Date: 2026-03-02 AO: Swole Q: hoover , PAX: ickey_shuffle, hoover, Pepsi, Unplugged, Uncle Leo, flipper, wildturkey, The Worm, Blanks FNGs: None COUNT: 9 Have you ever settled into the quiet, reverent stillness of a well-lit church parking lot at 0515? The air is cool. The asphalt still holds the memory of yesterday’s sun, but the morning hasn’t yet decided what it wants to be. Two devoted broga practitioners unroll their mats beneath the glow of Calvary’s exterior lights, easing into downward dog with the grace of monks who’ve chosen a blend of polyester and cotton over sackcloth. Breathing slows. Shoulders open. Chakras align more or less in the general direction of fung shway (spelling negotiable). The world is at peace.
A light breeze moves through the trees. Somewhere in the distance, a delivery truck sighs. Brogas transition thoughtfully into pigeon pose, preparing mind, body, and questionable hamstrings for another chapter in the maximized aquatic mammal saga otherwise known as our current kettlebell program.
:::::
- Work task -
Copy out the entire workout recap above, word for word.
:::::
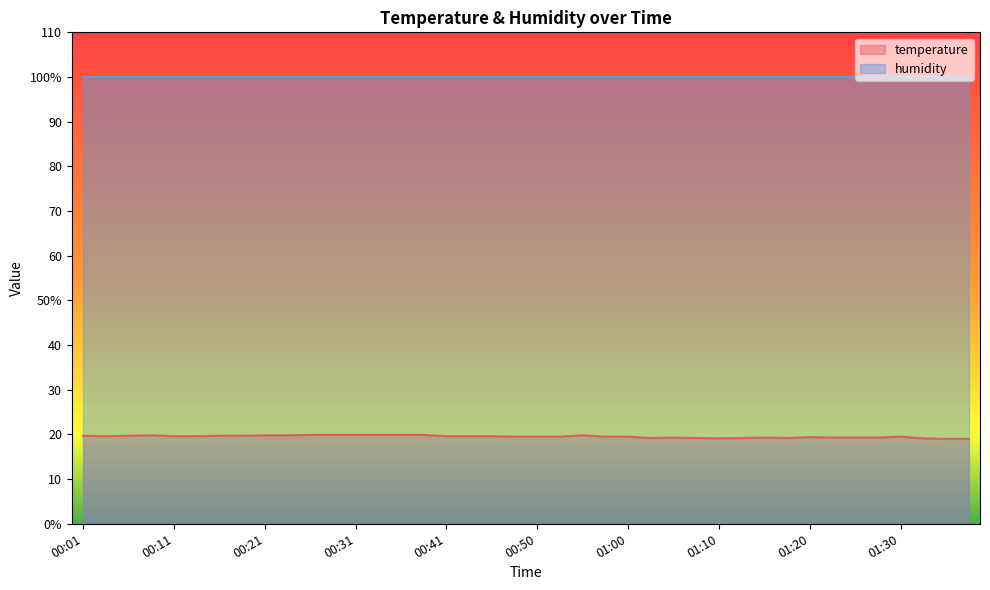

True or false: the data has more than 0 interior local peaks.

True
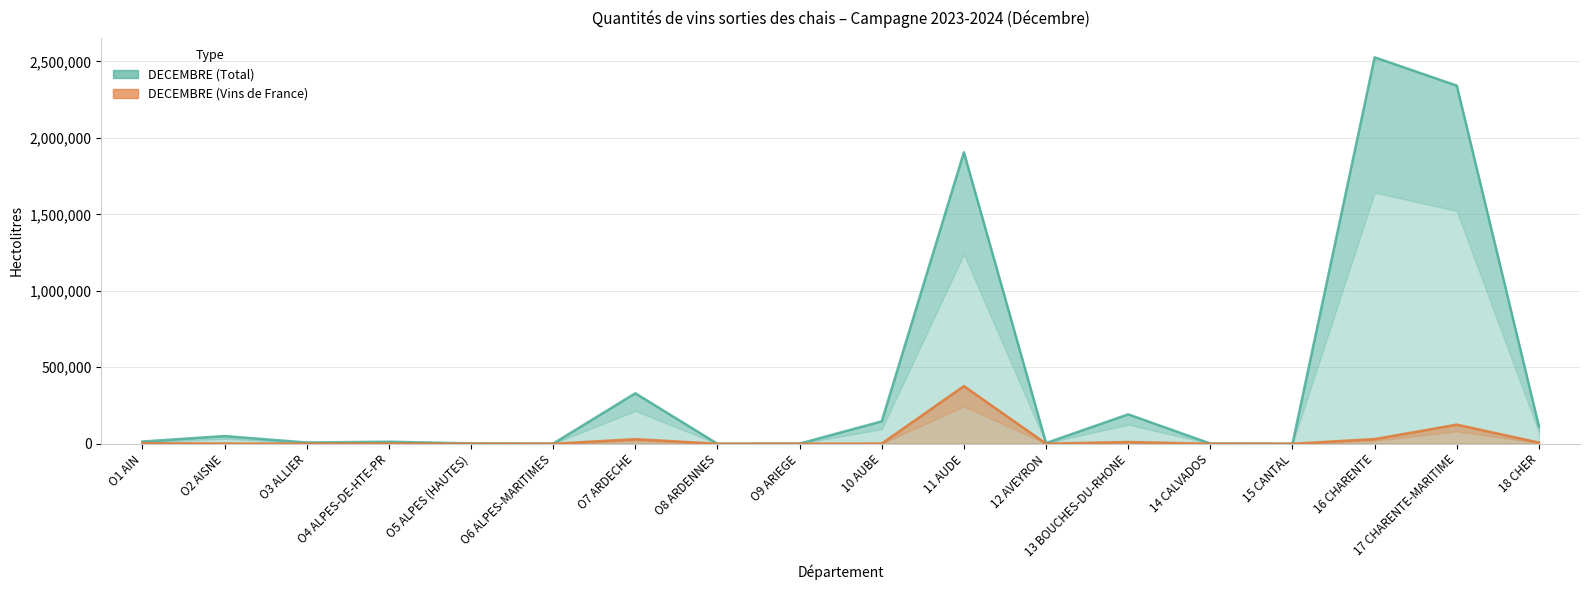

The DECEMBRE (Vins de France) series shows 39621 at 17 CHARENTE-MARITIME. True or false?

False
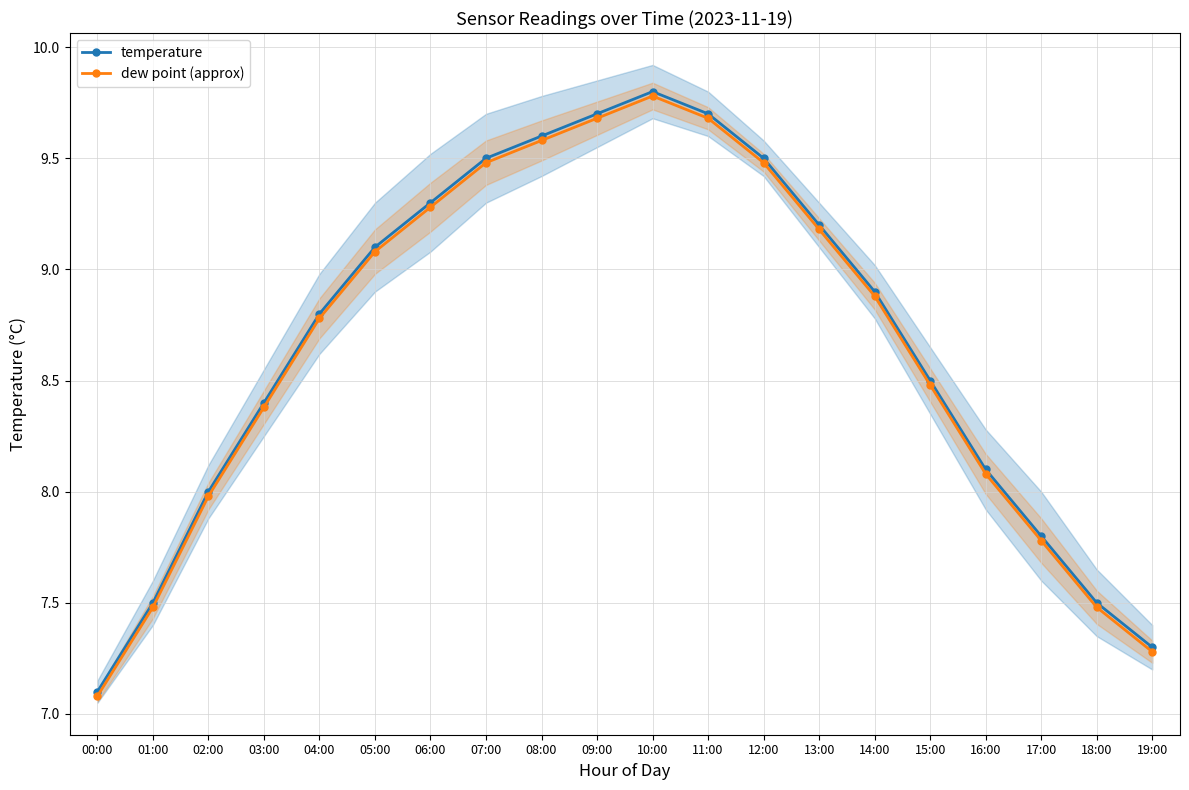

List the series in order of their overall mean, highest first.

temperature, dew point (approx)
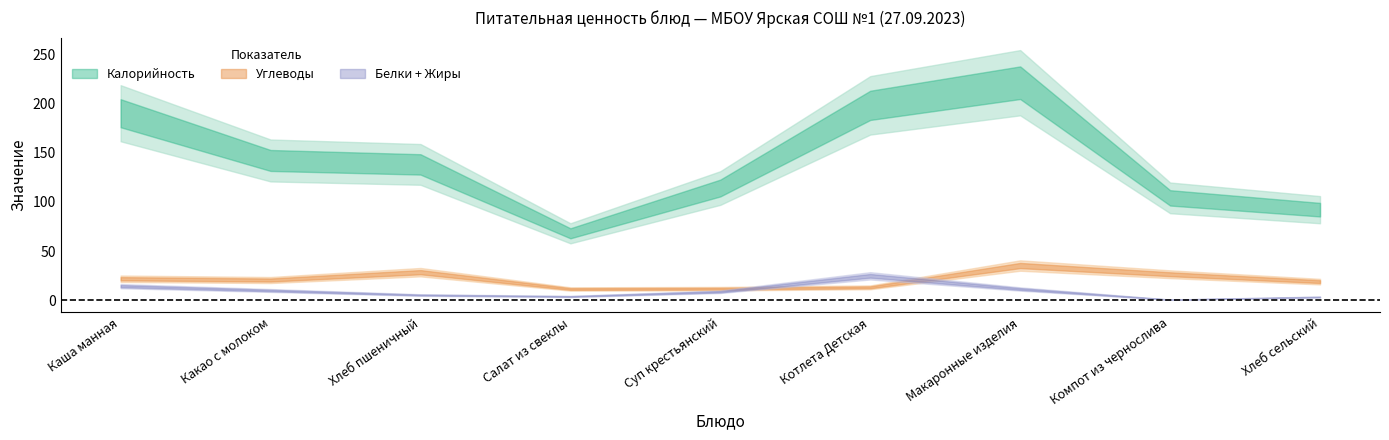

Which category has the highest value in the Жиры series?

Котлета Детская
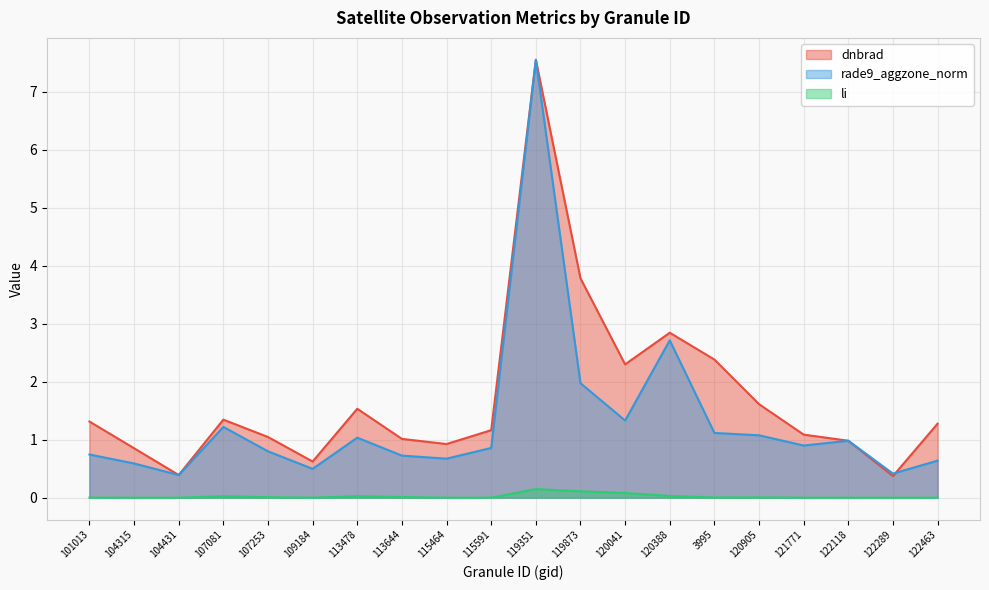

True or false: li and rade9_aggzone_norm cross at least once.

False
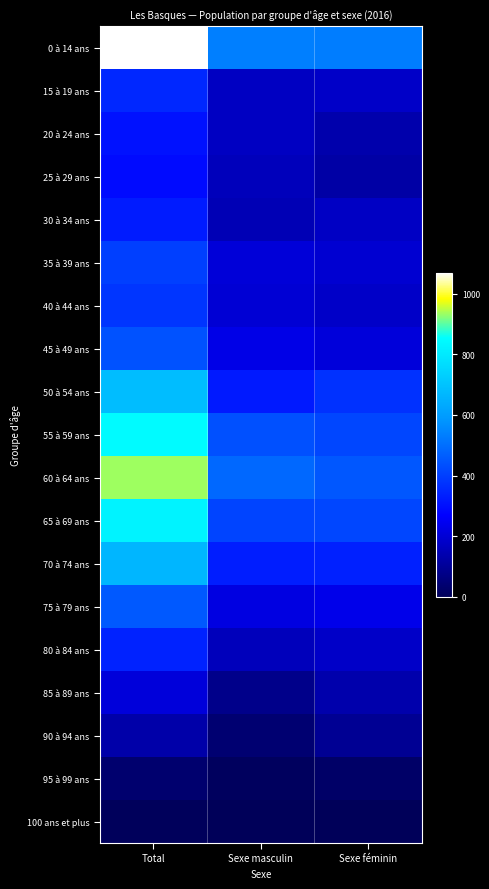

Which has a higher value, Total or Sexe masculin?

Total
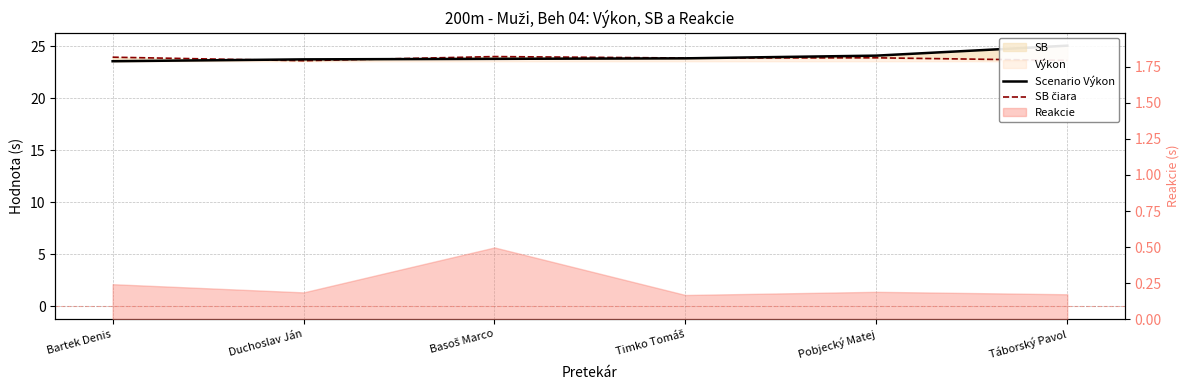

Which series has the largest range (max minus min)?

Scenario Výkon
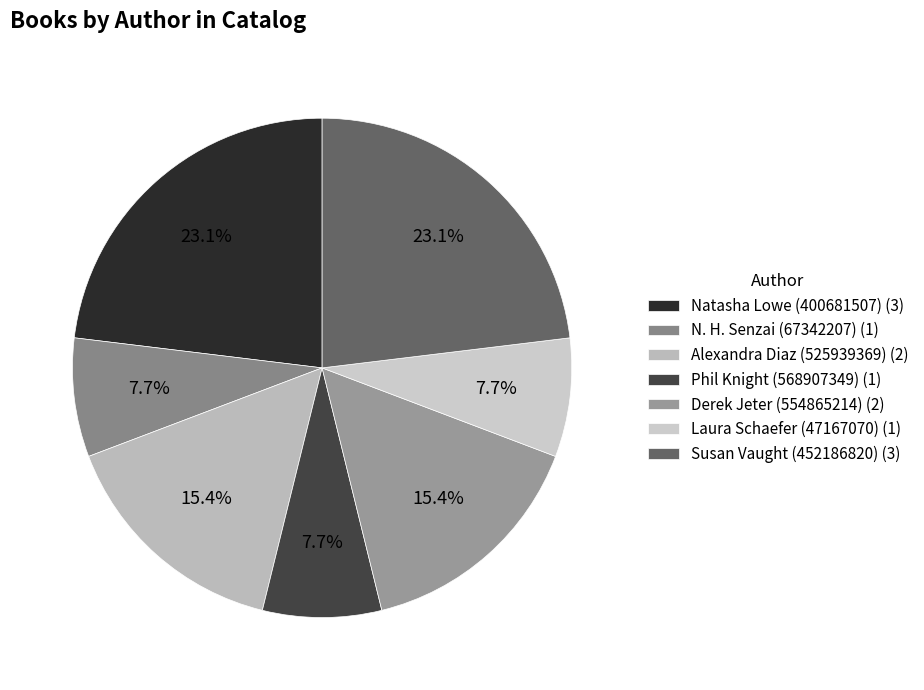

To the nearest percent, what is the difference between the largest and smallest slice percentages?

15%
:::::
- Task result -
Date: 2026-03-02 AO: Swole Q: hoover , PAX: ickey_shuffle, hoover, Pepsi, Unplugged, Uncle Leo, flipper, wildturkey, The Worm, Blanks FNGs: None COUNT: 9 Have you ever settled into the quiet, reverent stillness of a well-lit church parking lot at 0515? The air is cool. The asphalt still holds the memory of yesterday’s sun, but the morning hasn’t yet decided what it wants to be. Two devoted broga practitioners unroll their mats beneath the glow of Calvary’s exterior lights, easing into downward dog with the grace of monks who’ve chosen a blend of polyester and cotton over sackcloth. Breathing slows. Shoulders open. Chakras align more or less in the general direction of fung shway (spelling negotiable). The world is at peace.
A light breeze moves through the trees. Somewhere in the distance, a delivery truck sighs. Brogas transition thoughtfully into pigeon pose, preparing mind, body, and questionable hamstrings for another chapter in the maximized aquatic mammal saga otherwise known as our current kettlebell program.